调试时无法进入功能

Question

my simple test cpp is followed:

#include <stdio.h>
#include <string>
#include <iostream>
using namespace std;

void hello(string str) {
    cout << str << endl;
}

int main(int argc, const char **argv) {
    string str = "hello world!";
    hello(str);
    return 0;
}

and I compile the cpp with command:

g++ hello.cpp -o hello -g

and then run as debug mode:

cgdb hello
(gdb) b main
(gdb) r
(gdb) n
(gdb) s

after I use step command in gdb, I got the following errors:

std::__cxx11::basic_string<char, std::char_traits<char>, std::allocator<char> >::basic_string (this=0x7fffffffe5c0, __str="hello world!") at /build/gcc/src/gcc-build/x86_64-pc-linux-gnu/libstdc++-v3/include/bits/basic_string.h:399
399     /build/gcc/src/gcc-build/x86_64-pc-linux-gnu/libstdc++-v3/include/bits/basic_string.h: No such file or directory.

I found that this error only happen when the function has arguments with type of string. For example:

void hello(int i);

I can step into the function hello without any problem.

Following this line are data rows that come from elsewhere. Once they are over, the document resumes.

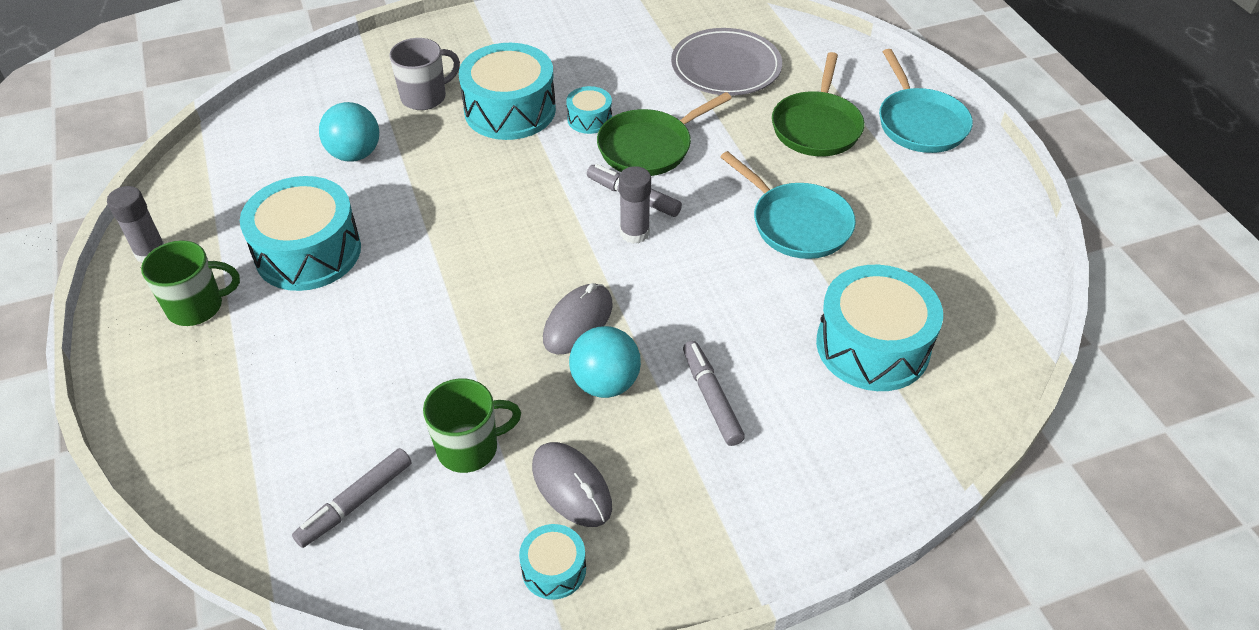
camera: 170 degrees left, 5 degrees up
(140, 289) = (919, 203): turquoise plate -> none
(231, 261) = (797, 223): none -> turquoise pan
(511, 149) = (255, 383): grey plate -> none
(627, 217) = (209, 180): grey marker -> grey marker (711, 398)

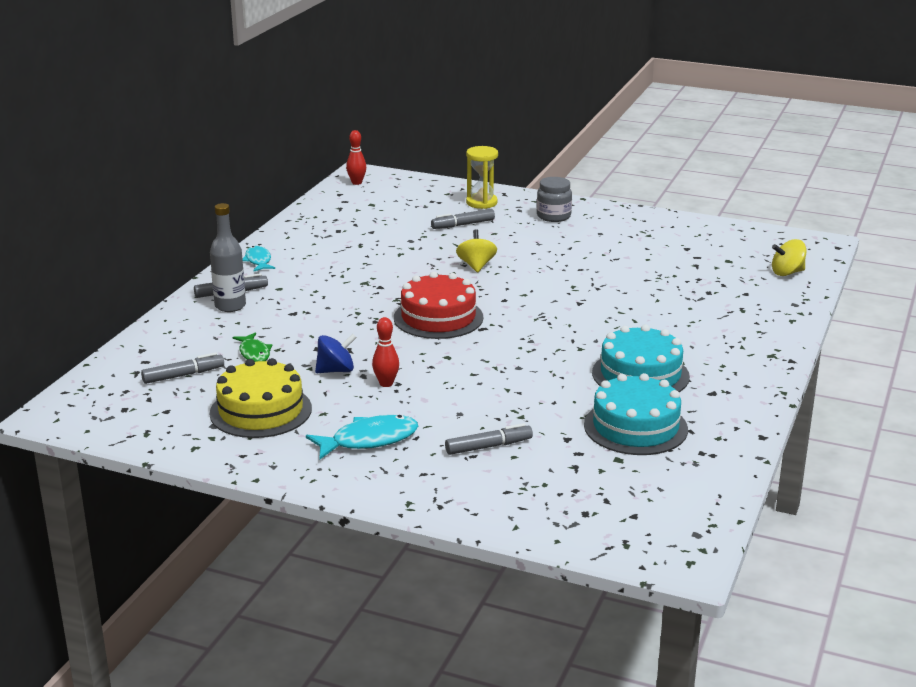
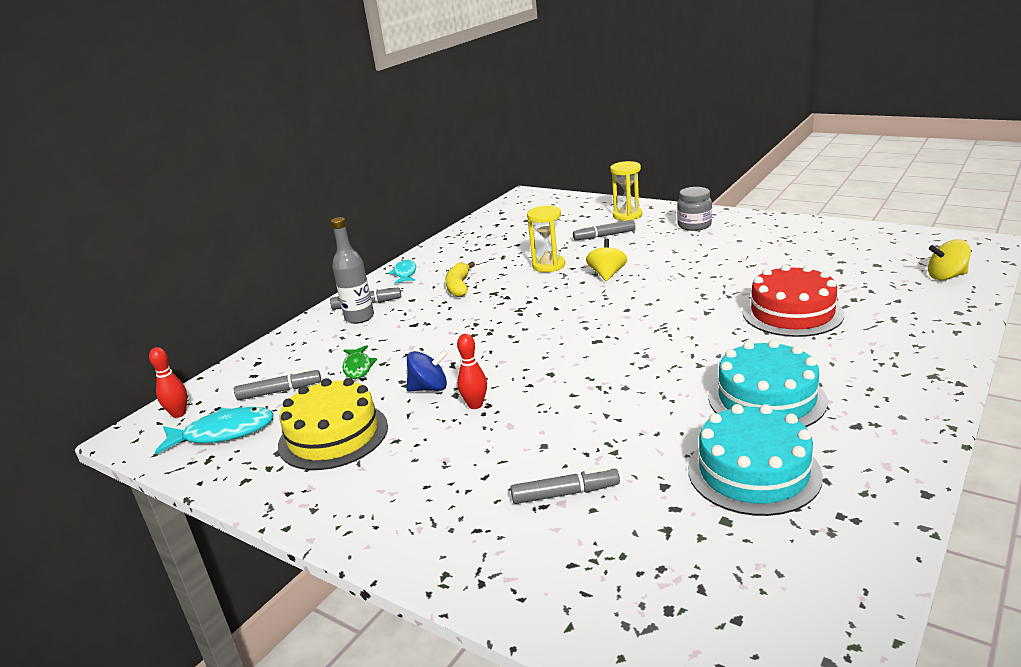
camera: 15 degrees right, 0 degrees up
(325, 276) = (459, 286): none -> yellow banana
(356, 182) = (519, 202): red bowling pin -> red bowling pin (179, 414)
(369, 440) = (431, 478): turquoise fish -> turquoise fish (223, 433)
(413, 255) = (548, 265): none -> yellow hourglass
(438, 317) = (554, 329): red cake -> red cake (792, 313)

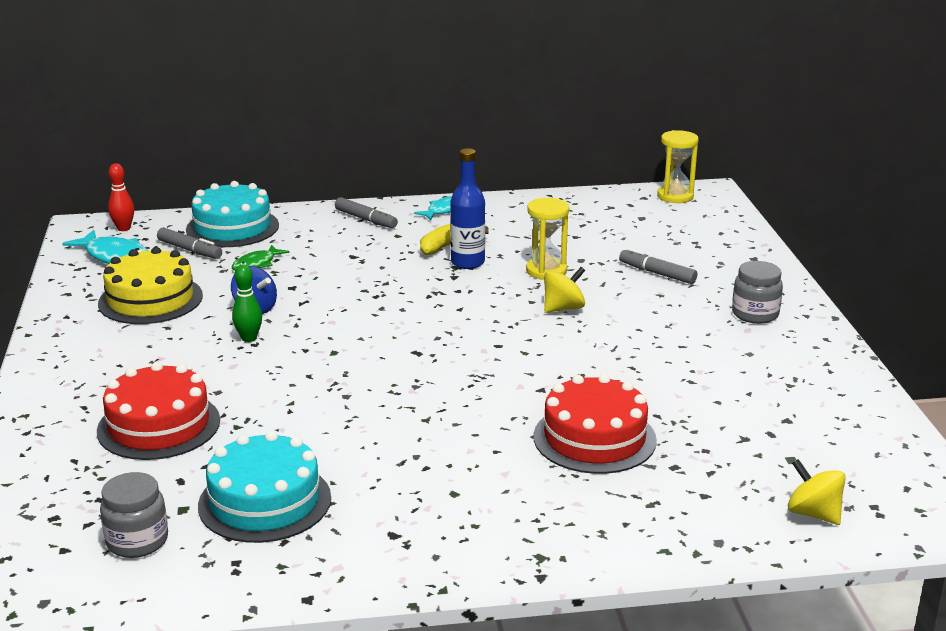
camera: 45 degrees right, 0 degrees up
(359, 317) = (338, 227): grey bottle -> none
(475, 405) = (249, 338): red bowling pin -> green bowling pin
(494, 287) = (467, 262): none -> blue bottle
(565, 493) = (159, 425): grey marker -> red cake
(627, 215) = (730, 267): yellow hourglass -> yellow hourglass (675, 196)
(761, 564) = (137, 541): none -> grey jar
(766, 399) = (396, 473): turquoise cake -> turquoise cake (232, 227)

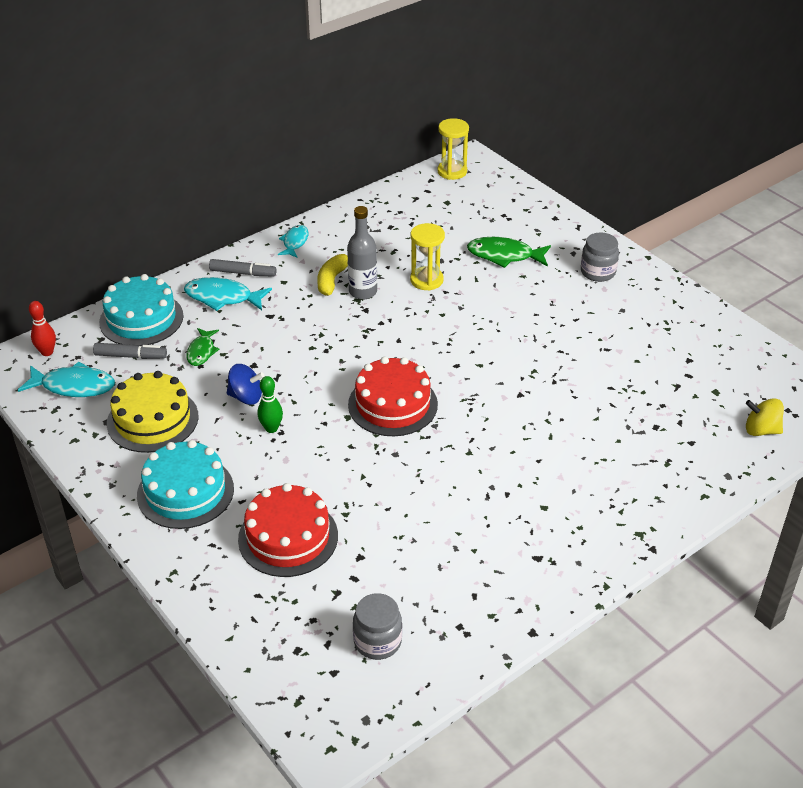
camera: 30 degrees left, 15 degrees up
(264, 501) = (430, 569): turquoise cake -> turquoise cake (185, 492)
(324, 232) = (222, 297): none -> turquoise fish
(467, 262) = (363, 292): blue bottle -> grey bottle
(563, 308) = (470, 313): yellow spinning top -> none
(594, 438) = (589, 423): red cake -> red cake (392, 404)
(657, 273) = (504, 255): grey marker -> green fish

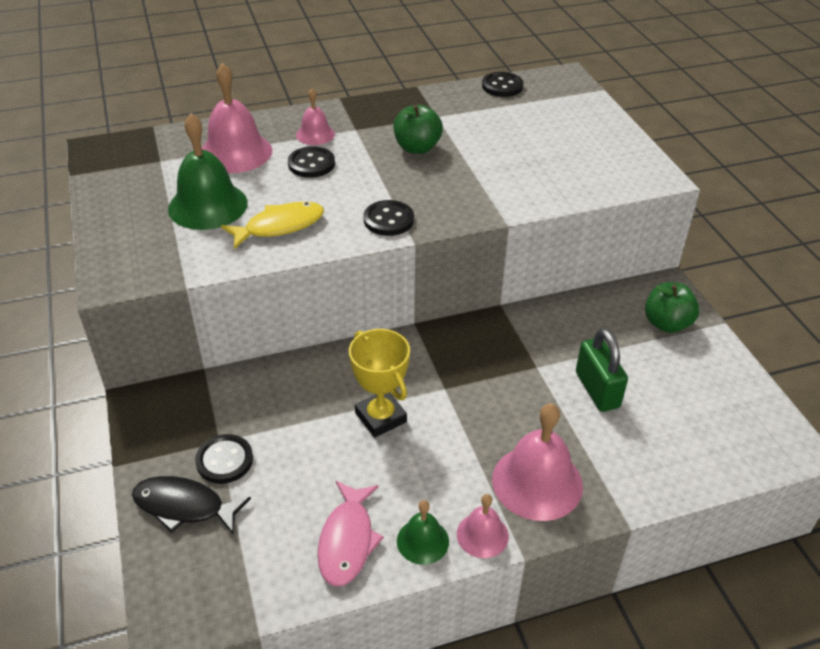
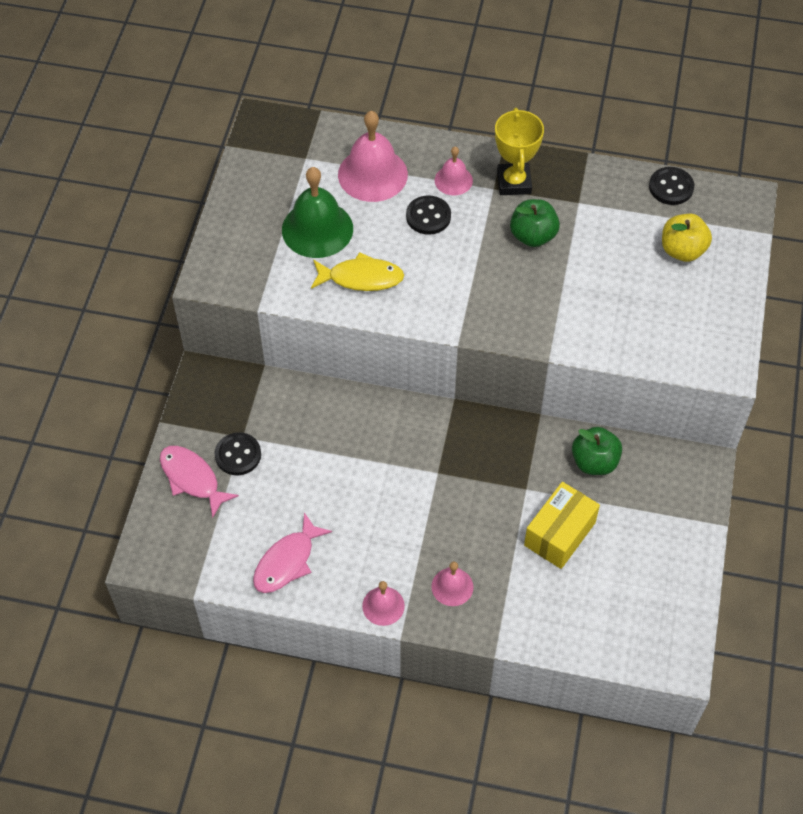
camera: 30 degrees right, 15 degrees up
(184, 506) = (192, 478): black fish -> pink fish
(380, 417) = (371, 474): yellow trophy -> yellow trophy (514, 182)
(388, 220) = (453, 310): black button -> none
(422, 541) = (338, 588): green bell -> none
(537, 482) = (452, 586): pink bell -> pink bell, size x0.55
(548, 119) = (682, 250): none -> yellow apple
(597, 390) = (559, 534): green padlock -> yellow box
(666, 324) = (671, 502): green apple -> green apple (594, 462)

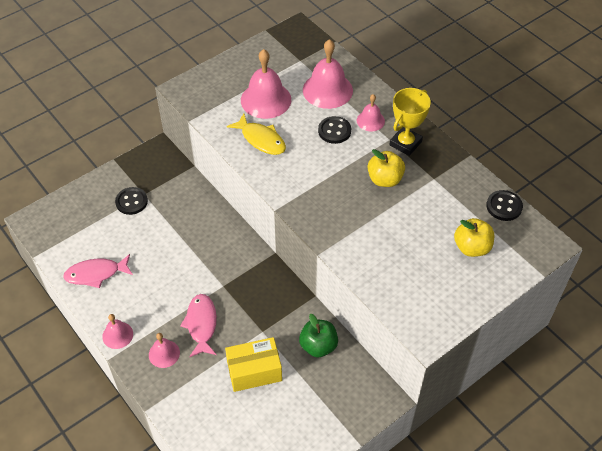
camera: 40 degrees right, 5 degrees down
(192, 478) = (97, 197): pink fish -> pink fish (201, 324)
(317, 229) = (266, 100): green bell -> pink bell
(533, 236) = (385, 179): green apple -> yellow apple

I use the following command to find where allocator.h is:

sudo find / | grep allocator.h

and I got the results as follow(only list part of the results):

/usr/include/c++/6.3.1/ext/bitmap_allocator.h
/usr/include/c++/6.3.1/ext/debug_allocator.h
/usr/include/c++/6.3.1/ext/new_allocator.h
/usr/include/c++/6.3.1/ext/extptr_allocator.h
/usr/include/c++/6.3.1/ext/throw_allocator.h
/usr/include/c++/6.3.1/ext/pool_allocator.h
/usr/include/c++/6.3.1/ext/array_allocator.h
/usr/include/c++/6.3.1/ext/malloc_allocator.h
/usr/include/c++/6.3.1/x86_64-pc-linux-gnu/bits/c++allocator.h
/usr/include/c++/6.3.1/bits/allocator.h
/usr/include/c++/6.3.1/bits/uses_allocator.h
/usr/include/gc/gc_allocator.h

Why would this happen? THX!!!

Answer 1

Why would this happen?

You wanted to step into void hello() but stepped into std::string copy constructor. Now you can go out of std::string constructor using finish command and step into void hello() :

(gdb) finish
(gdb) step

Another option is to pass string argument to void hello() by reference to avoid unnecessary copying. That way you will step into desired function with only a single step:

void hello(const string& str) {
    cout << str << endl;
}